Malang, 8 Juni 2014 (ANTARA) - Pembangunan industrialisasi kelautan dan perikanan yang berbasis pada Ekonomi Biru (Blue Economy), membutuhkan dukungan pengetahuan dan teknologi. Implementasinya akan membutuhkan cutting-edge innovations yang tidak hanya mampu memanfaatkan sumberdaya alam secara berkelajutan, akan tetapi yang lebih konkrit adalah berupa inovasi sistem produksi bersih tanpa limbah. Oleh karena itu, Industrialisasi Kelautan dan Perikanan yang berbasis pada Blue Economy membutuhkan sumberdaya manusia yang kompeten dan berpotensi dapat menumbuhkan jutaan wirausaha baru.  Demikian disampaikan Menteri Kelautan dan Perikanan Sharif C. Sutardjo, pada kuliah umum di Fakultas Perikanan dan Ilmu Kelautan Universitas Brawijaya Malang, Sabtu (8/6). Kuliah umum yang mengambil tema “Menyiapkan SDM Kompeten untuk Mendukung Industrialisasi Kelautan dan Perikanan Berbasis Blue Economy” ini diselenggarakan di sela-sela rangkaian Pekan Nasional (PENAS) Petani Nelayan XIV 2014 di Malang, Jawa Timur.
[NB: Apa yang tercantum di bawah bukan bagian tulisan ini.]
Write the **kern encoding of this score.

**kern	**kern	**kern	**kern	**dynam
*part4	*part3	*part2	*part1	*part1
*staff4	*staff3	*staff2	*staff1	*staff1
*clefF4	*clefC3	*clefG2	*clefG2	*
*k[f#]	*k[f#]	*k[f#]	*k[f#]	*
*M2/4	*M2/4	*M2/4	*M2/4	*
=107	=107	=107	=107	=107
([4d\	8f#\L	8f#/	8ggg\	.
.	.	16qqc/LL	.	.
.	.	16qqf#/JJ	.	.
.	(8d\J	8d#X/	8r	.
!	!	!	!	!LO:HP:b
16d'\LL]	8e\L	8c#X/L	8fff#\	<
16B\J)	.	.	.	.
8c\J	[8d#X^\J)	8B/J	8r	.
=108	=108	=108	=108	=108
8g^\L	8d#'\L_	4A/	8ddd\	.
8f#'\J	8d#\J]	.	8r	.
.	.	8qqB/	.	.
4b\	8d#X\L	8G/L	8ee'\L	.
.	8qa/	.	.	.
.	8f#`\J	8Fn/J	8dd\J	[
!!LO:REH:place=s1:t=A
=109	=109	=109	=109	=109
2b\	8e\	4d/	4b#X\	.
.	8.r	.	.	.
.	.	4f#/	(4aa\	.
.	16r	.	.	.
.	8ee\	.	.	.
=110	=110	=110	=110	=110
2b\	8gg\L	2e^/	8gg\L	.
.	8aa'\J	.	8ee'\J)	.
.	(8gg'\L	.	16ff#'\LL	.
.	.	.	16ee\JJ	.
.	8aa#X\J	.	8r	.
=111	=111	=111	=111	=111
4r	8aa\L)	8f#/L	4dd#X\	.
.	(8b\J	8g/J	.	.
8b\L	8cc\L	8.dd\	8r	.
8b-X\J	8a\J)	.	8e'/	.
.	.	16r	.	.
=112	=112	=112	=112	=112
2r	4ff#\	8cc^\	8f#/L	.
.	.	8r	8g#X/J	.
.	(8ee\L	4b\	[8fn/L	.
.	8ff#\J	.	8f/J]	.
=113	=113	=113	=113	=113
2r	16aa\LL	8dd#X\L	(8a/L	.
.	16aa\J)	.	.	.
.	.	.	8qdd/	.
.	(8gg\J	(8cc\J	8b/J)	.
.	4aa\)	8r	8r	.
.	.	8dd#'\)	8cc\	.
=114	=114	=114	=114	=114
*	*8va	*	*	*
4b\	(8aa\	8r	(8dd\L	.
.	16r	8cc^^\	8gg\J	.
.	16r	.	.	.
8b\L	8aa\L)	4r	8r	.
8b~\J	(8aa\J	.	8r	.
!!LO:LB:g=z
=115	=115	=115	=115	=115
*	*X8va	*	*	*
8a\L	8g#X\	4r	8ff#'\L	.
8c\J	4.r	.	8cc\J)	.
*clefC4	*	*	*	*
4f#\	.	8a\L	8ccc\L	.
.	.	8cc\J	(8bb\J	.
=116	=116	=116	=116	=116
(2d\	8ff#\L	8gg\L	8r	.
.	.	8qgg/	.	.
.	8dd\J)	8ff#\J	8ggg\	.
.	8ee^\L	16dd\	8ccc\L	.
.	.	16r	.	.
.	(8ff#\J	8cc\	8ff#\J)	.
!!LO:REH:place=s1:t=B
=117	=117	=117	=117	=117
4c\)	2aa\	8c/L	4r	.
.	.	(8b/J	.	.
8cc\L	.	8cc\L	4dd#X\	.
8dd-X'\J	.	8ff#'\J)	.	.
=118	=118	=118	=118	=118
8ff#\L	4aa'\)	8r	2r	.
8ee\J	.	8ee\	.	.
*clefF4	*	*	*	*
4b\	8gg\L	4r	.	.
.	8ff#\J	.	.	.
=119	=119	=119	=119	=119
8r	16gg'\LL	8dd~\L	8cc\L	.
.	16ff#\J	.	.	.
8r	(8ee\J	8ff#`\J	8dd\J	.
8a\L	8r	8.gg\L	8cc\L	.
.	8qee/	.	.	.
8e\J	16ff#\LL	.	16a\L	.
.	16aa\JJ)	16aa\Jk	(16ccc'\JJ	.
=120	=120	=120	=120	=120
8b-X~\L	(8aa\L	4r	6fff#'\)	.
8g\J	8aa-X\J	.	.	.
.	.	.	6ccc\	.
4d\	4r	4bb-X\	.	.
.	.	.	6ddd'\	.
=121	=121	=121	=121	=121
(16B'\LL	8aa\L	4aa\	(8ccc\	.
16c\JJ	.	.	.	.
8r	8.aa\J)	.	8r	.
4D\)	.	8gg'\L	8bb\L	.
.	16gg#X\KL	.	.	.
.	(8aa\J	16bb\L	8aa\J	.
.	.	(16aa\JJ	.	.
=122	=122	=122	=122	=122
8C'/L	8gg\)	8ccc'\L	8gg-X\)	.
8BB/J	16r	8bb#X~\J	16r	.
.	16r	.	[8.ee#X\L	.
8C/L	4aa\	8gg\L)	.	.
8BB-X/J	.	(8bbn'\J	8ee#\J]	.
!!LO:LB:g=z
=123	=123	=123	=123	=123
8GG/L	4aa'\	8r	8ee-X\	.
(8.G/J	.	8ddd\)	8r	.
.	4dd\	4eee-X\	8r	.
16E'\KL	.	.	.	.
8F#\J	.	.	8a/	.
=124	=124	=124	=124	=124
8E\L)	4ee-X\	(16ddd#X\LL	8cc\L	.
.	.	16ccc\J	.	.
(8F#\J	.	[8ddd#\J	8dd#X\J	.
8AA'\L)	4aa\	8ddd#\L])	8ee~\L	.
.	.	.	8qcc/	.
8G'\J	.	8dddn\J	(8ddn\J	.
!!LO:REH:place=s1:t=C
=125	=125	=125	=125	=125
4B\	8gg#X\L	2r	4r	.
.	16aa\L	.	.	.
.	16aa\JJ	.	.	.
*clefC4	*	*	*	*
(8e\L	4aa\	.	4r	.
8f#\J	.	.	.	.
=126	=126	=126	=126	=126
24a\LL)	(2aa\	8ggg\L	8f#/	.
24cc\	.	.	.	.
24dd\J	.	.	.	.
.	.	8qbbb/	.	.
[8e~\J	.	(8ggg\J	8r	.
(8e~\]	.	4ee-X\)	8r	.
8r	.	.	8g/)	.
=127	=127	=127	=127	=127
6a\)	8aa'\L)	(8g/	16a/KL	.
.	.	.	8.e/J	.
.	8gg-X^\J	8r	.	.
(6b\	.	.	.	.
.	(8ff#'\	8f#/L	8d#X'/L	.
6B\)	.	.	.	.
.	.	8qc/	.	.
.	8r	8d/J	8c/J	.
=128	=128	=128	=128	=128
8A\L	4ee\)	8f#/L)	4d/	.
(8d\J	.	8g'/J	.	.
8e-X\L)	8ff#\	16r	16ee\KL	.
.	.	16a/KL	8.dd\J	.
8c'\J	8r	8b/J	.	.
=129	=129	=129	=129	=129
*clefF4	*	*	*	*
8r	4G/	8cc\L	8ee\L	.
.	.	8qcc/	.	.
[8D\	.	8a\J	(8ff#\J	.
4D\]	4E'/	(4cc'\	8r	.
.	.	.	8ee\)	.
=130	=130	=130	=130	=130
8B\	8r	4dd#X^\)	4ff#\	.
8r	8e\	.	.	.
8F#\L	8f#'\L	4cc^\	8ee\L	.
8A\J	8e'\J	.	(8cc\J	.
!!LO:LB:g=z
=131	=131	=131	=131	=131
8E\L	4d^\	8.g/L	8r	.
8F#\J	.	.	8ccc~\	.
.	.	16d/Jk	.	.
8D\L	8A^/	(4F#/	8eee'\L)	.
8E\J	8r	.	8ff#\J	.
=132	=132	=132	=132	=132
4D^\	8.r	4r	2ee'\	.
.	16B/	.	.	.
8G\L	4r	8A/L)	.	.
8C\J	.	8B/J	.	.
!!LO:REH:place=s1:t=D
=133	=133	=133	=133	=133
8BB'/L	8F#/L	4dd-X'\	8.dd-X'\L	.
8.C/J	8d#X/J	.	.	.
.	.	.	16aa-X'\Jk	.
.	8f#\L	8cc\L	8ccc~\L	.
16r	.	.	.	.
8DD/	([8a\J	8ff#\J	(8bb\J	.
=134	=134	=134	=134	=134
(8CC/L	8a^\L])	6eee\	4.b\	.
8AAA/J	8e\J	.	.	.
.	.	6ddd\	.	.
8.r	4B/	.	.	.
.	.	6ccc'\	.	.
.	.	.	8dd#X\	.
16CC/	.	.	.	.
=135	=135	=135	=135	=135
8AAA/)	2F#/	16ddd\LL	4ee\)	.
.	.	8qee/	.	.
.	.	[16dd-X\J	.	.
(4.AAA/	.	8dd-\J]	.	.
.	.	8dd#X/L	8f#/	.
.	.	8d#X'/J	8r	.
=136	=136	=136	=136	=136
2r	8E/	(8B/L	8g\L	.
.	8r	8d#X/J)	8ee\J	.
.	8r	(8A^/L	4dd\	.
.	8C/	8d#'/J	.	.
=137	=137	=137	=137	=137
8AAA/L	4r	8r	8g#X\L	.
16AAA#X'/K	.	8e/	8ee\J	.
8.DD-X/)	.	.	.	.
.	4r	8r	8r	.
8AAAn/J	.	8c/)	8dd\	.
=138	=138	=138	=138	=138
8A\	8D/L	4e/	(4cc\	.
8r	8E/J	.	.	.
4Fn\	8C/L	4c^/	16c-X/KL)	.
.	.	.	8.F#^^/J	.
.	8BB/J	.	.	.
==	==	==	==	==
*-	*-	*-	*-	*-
Dalam kuliah umum Sharif menegaskan, SDM kompeten pada hakekatnya memiliki pengetahuan (knowledge), keterampilan (skill) yang memadai, kemampuan (ability) dan sikap (attitude) untuk menjalankan pembangunan sektor kelautan dan perikanan secara efektif dan efisien. Dalam kaitan ini, Kementerian Kelautan dan Perikanan (KKP) melalui BPSDMKP dengan satuan pendidikan Sekolah Tinggi Perikanan, Akademi Perikanan Sidoarjo, Akademi Perikanan Bitung, Akademi Perikanan Sorong, dan Sembilan Sekolah Usaha Perikanan Menengah (SUPM) telah berusaha untuk mewujudkan SDM kompeten untuk mendukung program industrialisasi berbasis Blue Economy.  Pendidikan yang diselenggarakan adalah program vokasi dengan pendekatan teaching factory. Pendidikan vokasi dicirikan dengan porsi praktek sebanyak 60% dan teori 40%. “Adapun pendekatan teaching factory, adalah penyelenggaraan pembelajaran sesuai proses produksi yang sebenarnya dan sesuai tuntutan dunia usaha dan dunia industri,” jelasnya.
   
Di sisi lain, tambah Sharif, Universitas Brawijaya diharapkan mampu bersinergi untuk menghasilkan SDM kompeten, melalui program akademik.  Sebagai center of excellence yang memiliki kepakaran dalam dunia penelitian dan pengembangan teknologi perlu menyambut baik tantangan ini, karena saya yakin Blue Economy adalah masa depan dan kita sedang menuju ke sana.  Dunia riset dan teknologi harus dekat dengan dunia usaha, di mana hasil riset harus benar-benar terbukti memadai. Kolaborasi dan integrasi antara dunia pendidikan atau riset, pemerintah dan swasta adalah kunci dalam implementasi Blue Economy.   “Blue Economy harus mampu menjadi referensi sebagai model pendekatan pembangunan Kelautan dan Perikanan berkelanjutan untuk kesejahteraan rakyat. Dengan menitikberatkan pemanfaatan sumberdaya alam dengan mengikuti pola efisiensi alam, namun menghasikan produk dan nilai lebih besar, tanpa limbah dan kepedulian sosial yang tinggi,” paparnya.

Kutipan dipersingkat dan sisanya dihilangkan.